GeneDx, a captain of improved health outcomes, shores delivering excellence via genomic insights, has hinted that it will soon reveal the research findings at a time of four major sessions at the National Society of Genetic Counsellors (NSGC) Annual Meeting 2025. The PhD, FACMG, SVP of Medical Affairs at GeneDx, Britt Johnson, said, “GeneDx is leading with its genomic exploratory efforts, leveraging gene-disease insights, uplifting long-read sequencing and enhancing reach, so that many families can get the answer quickly.”
Britt added, “With the deep expertise and major push by the diversity and scaling of GeneDx Infinity™ of our team, we are reframing innovations that leverage diagnostic accuracy, understand scientific cores and introduce full-fledged, capable of precision m, medicine to families and patients globally.”
GeneDx will present clinical and innovation specialities sponsored by GeneDx Infinity™, the vast rare disease dataset. The company will bring Infinity’s role into the light in addressing novel gene-disease discoveries. This will allow GeneDx to give well-informed answers for clinicians and earlier and more precise diagnoses for families and patients. The GeneDx is substantially preparing to explain how data created from genomic testing supports impact and progress throughout the healthcare ecosystem, from the examining and patients groups directly to clinical laboratories, biopharma and more.

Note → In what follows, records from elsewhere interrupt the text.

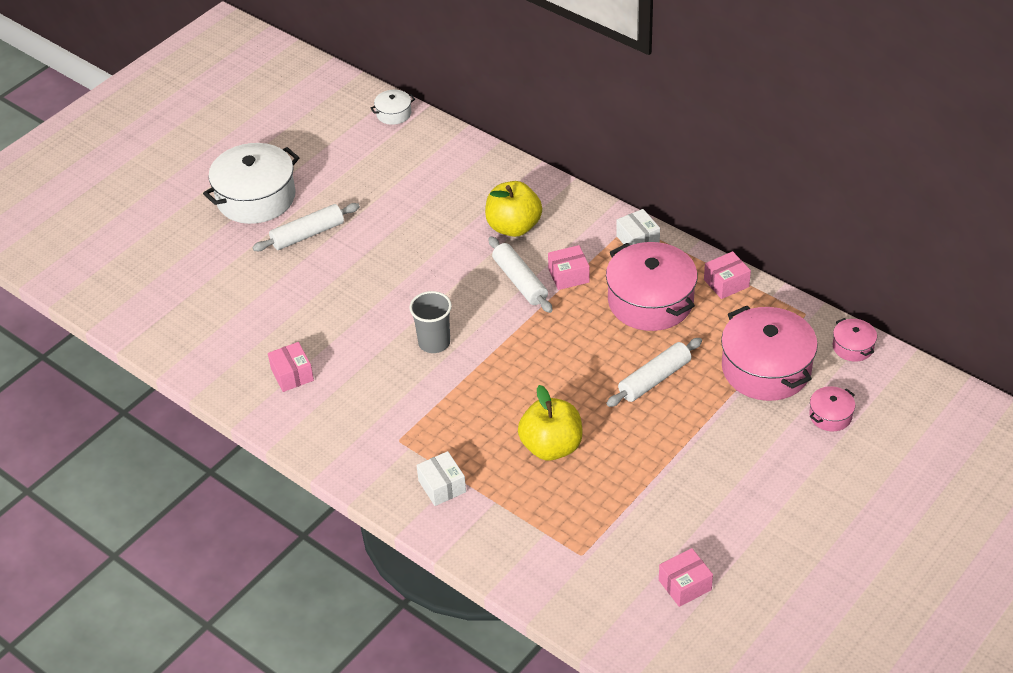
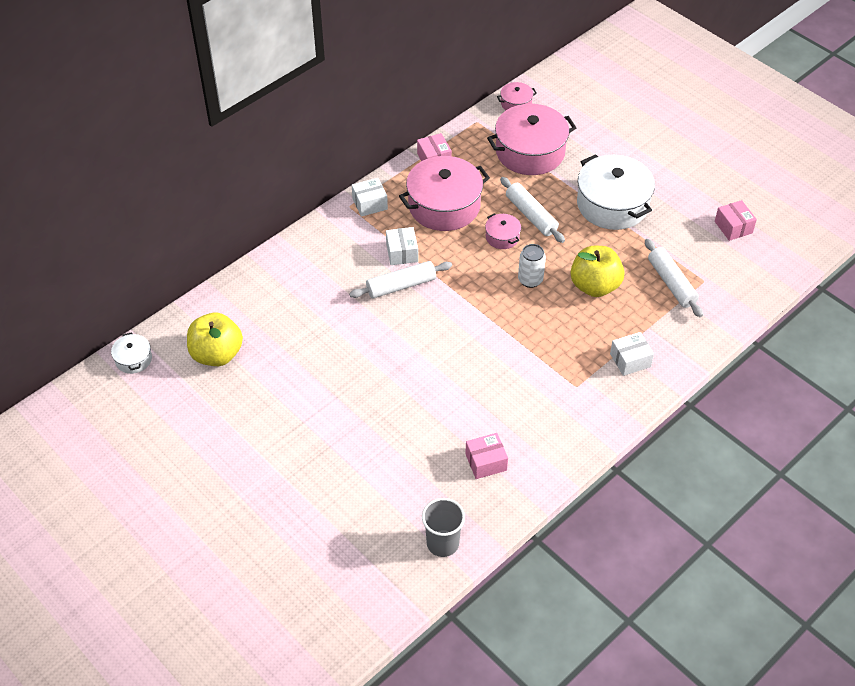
camera: 85 degrees left, 5 degrees up
white pot [203,143,300,224] -> white pot moved to [577,154,655,230]
white rolling pin [252,203,360,251] -> white rolling pin moved to [645,239,703,317]
grey cup [409,291,452,353] -> grey cup moved to [422,498,465,557]
yellow apple [485,181,542,237] -> yellow apple moved to [187,313,243,366]
pink box [548,245,590,290] -> white box [386,227,418,265]
pink pot [809,386,855,431] -> pink pot moved to [485,213,521,249]
none -> white can [518,244,546,288]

GeneDx’s data harnessing the potency of work accomplished and long-read sequencing on access and reimbursement will grab attention at the NSGC annual meeting. The company’s presence at NSGC reinforces the company’s dedication to upgrading precision medicine via scale, real-world and innovation evidence, while encouraging genetic counsellors with insights and tools that will transition patient care. Along with 1000+ scientific counting and publications, the company is building critical data that elaborates that genome and exome testing as a standard of care.

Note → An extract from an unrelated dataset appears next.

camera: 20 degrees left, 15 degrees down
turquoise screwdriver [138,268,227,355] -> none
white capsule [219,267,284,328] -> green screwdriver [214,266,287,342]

The first session will cover redesigning the equitables reimbursement and access to map billing, coding, and coverage whammies. The MC, CGC, Head of Payor Evidence Strategy at GeneDx, Sarah Soto, will join clinical policy experts and the company payer. The second session will cover the scalability of valuable clinical interpretation along with sophisticated gene-disease curation.

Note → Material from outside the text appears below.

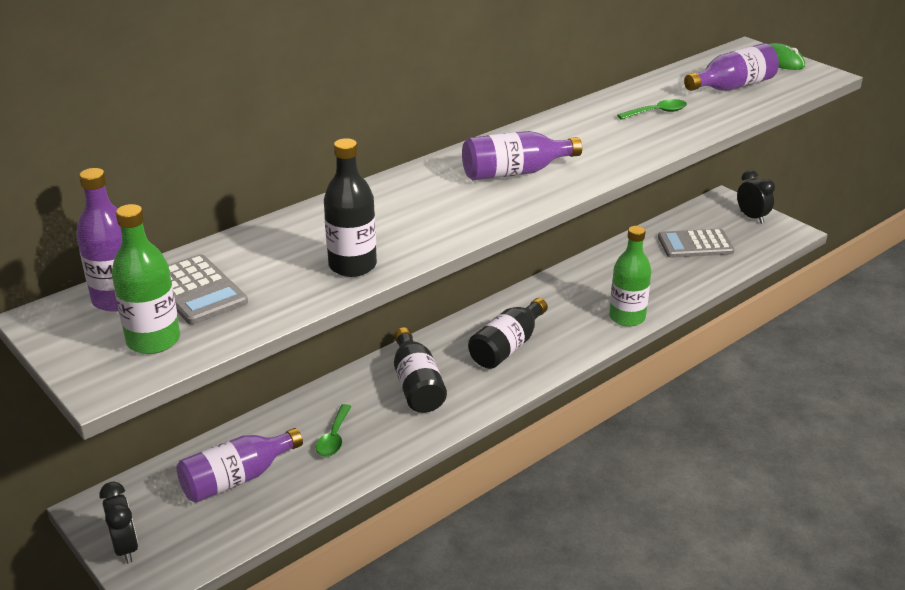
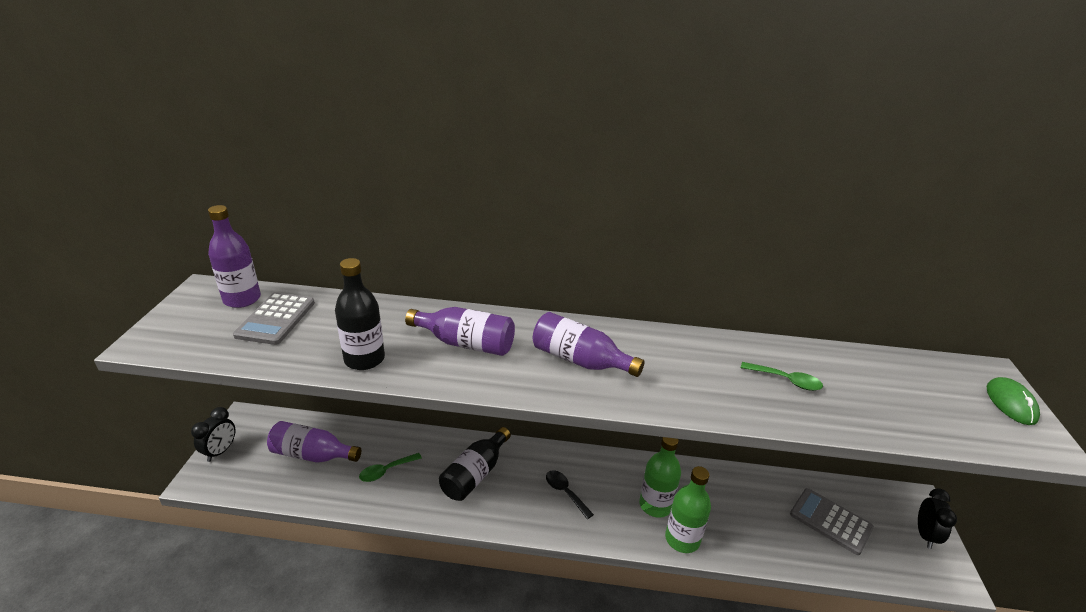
camera: 45 degrees right, 0 degrees up
green bottle [112,204,180,354] -> green bottle moved to [639,437,681,518]
black bottle [468,298,548,369] -> black spoon [546,470,594,519]
purple bottle [684,43,779,91] -> purple bottle moved to [405,307,515,356]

The third session will shed light on the advancement of clinical impact involving long-read sequencing. The fourth session reveals the result of genomic data. For each session, the expert's contribution fuelled the session intellectually.
Holding M.Pharm in Pharmaceutical Chemistry, Chandni crafts cutting-edge, research-driven healthcare news for Towards Healthcare, combining scientific depth with innovative storytelling to simplify complex topics for global readers.